CAVILLING AGAINST GOD

Isaiah 45:9. Woe unto him that striveth, &c.

I. That man is formed by God, and that all his affairs are ordered by Him as really as the work of the potter is moulded by the hands of the workman.
II. That God has a design in making man, and in ordering and arranging his circumstances in life.
III. That man is little qualified to judge of that design, and not at all qualified to pronounce it unwise, any more than the clay could charge him that worked it into a vessel with want of wisdom.

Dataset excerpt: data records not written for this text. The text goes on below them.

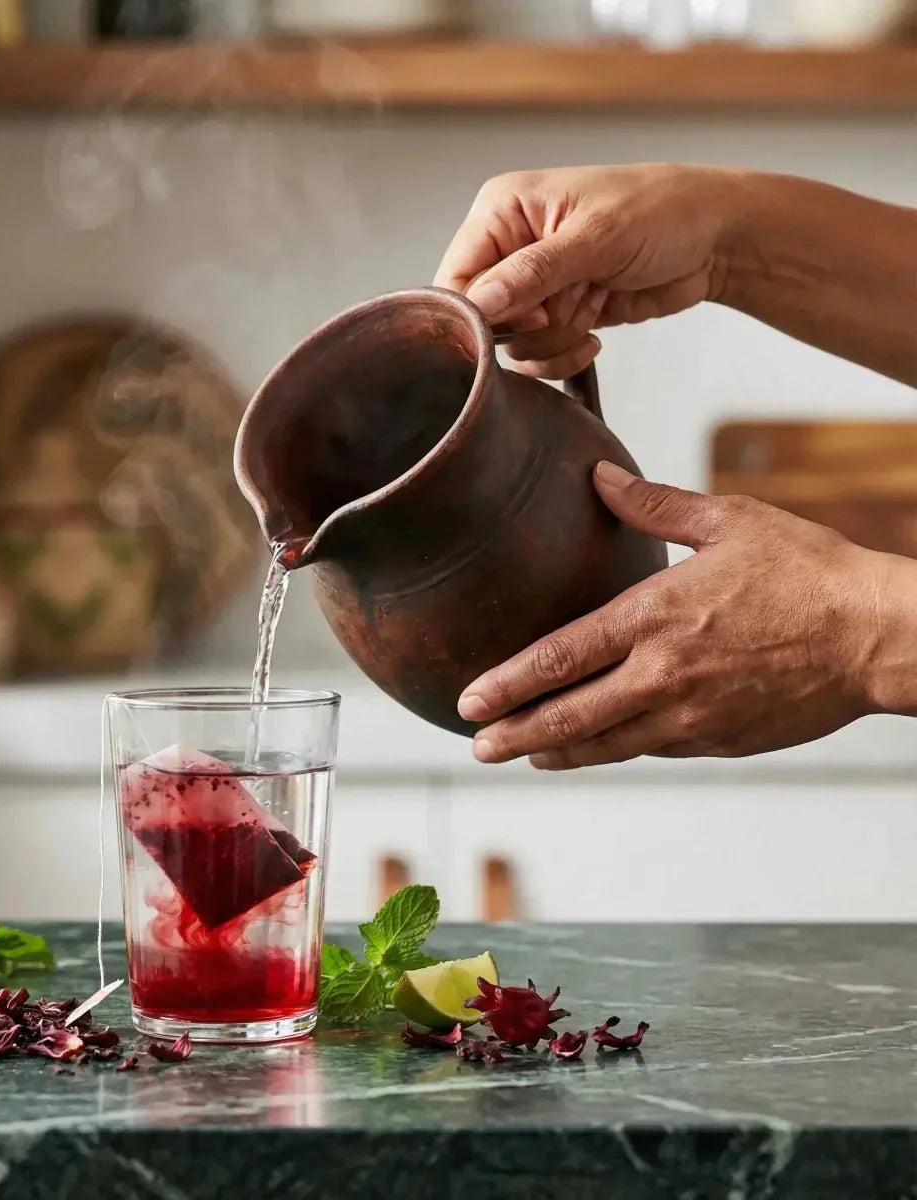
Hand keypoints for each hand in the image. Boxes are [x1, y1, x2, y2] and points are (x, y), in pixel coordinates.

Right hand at [433, 164, 738, 379]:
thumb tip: (479, 303)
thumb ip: (532, 272)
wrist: (718, 240)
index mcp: (502, 211)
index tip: (531, 314)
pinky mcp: (558, 313)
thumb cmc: (664, 212)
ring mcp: (534, 285)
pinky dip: (565, 354)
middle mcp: (509, 247)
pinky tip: (595, 334)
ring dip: (555, 340)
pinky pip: (538, 355)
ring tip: (594, 306)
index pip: (457, 277)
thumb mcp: (596, 237)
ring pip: (512, 343)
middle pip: (484, 318)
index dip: (484, 310)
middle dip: (531, 325)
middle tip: (573, 301)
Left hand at [457, 462, 909, 768]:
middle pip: (570, 714)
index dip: (509, 683)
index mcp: (656, 618)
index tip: (471, 701)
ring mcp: (692, 717)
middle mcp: (664, 675)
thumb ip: (653, 505)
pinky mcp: (719, 742)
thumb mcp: (728, 522)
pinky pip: (653, 749)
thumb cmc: (809, 572)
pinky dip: (616, 751)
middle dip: (515, 733)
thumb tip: (598, 479)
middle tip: (478, 746)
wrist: (879, 635)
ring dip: (558, 751)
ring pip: (607, 744)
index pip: (560, 658)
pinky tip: (597, 748)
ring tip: (523, 754)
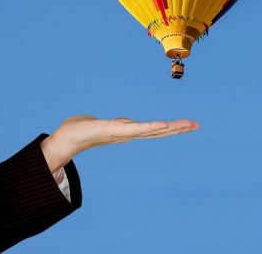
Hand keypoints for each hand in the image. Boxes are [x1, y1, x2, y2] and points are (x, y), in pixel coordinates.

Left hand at [40, 116, 199, 172]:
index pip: (154, 129)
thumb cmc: (82, 131)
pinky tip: (164, 125)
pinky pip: (137, 129)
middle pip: (158, 131)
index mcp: (128, 131)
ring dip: (171, 128)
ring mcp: (124, 133)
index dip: (171, 128)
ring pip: (152, 129)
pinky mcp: (116, 130)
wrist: (65, 139)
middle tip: (197, 125)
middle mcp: (129, 134)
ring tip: (187, 124)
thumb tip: (125, 122)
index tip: (188, 125)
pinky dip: (152, 127)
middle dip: (178, 129)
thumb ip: (117, 124)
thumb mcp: (105, 125)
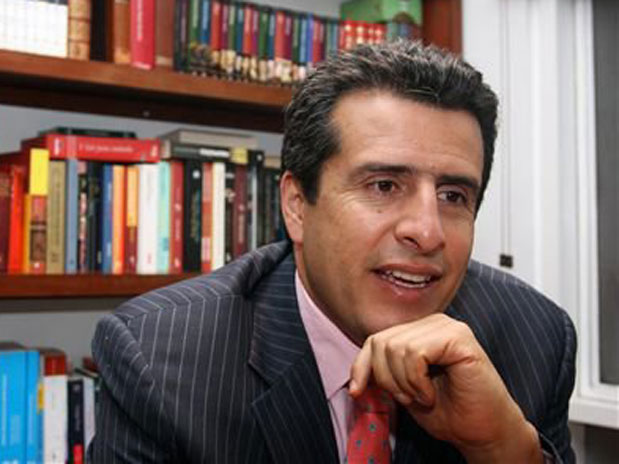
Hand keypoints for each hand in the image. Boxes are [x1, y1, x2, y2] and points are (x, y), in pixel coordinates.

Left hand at [349, 314, 542, 462]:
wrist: (484, 432)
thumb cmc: (448, 412)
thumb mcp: (403, 389)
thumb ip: (384, 372)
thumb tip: (354, 376)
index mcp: (420, 331)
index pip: (376, 339)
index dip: (362, 366)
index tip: (357, 392)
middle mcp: (433, 323)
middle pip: (382, 342)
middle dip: (388, 379)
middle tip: (410, 399)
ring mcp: (447, 327)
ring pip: (396, 348)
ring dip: (404, 383)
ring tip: (423, 396)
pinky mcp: (459, 337)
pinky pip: (415, 354)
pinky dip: (417, 382)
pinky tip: (431, 393)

IV. That God is a Sovereign, and does as He pleases. He has formed man as He chose, as really as the potter moulds the clay into any shape that he pleases. He has given him his rank in creation; given him such a body and intellect as He pleased; He has determined his circumstances in life just as He saw fit. And He is a Sovereign also in the dispensation of His grace—having a right to pardon whom He will—nor has any man any right to complain. Not that God, in all respects, moulds the character and destiny of men, as the potter does the clay. God is just, &c., as well as Sovereign; and man is a moral agent, and subject to the laws of moral agency which God has appointed. God does nothing wrong. He does not compel man to sin and then condemn him for it (H. E. I. 1779, 1780). He does His pleasure according to the eternal laws of equity; and man has no right to call in question the rectitude of His sovereign dispensations.—Albert Barnes, D.D.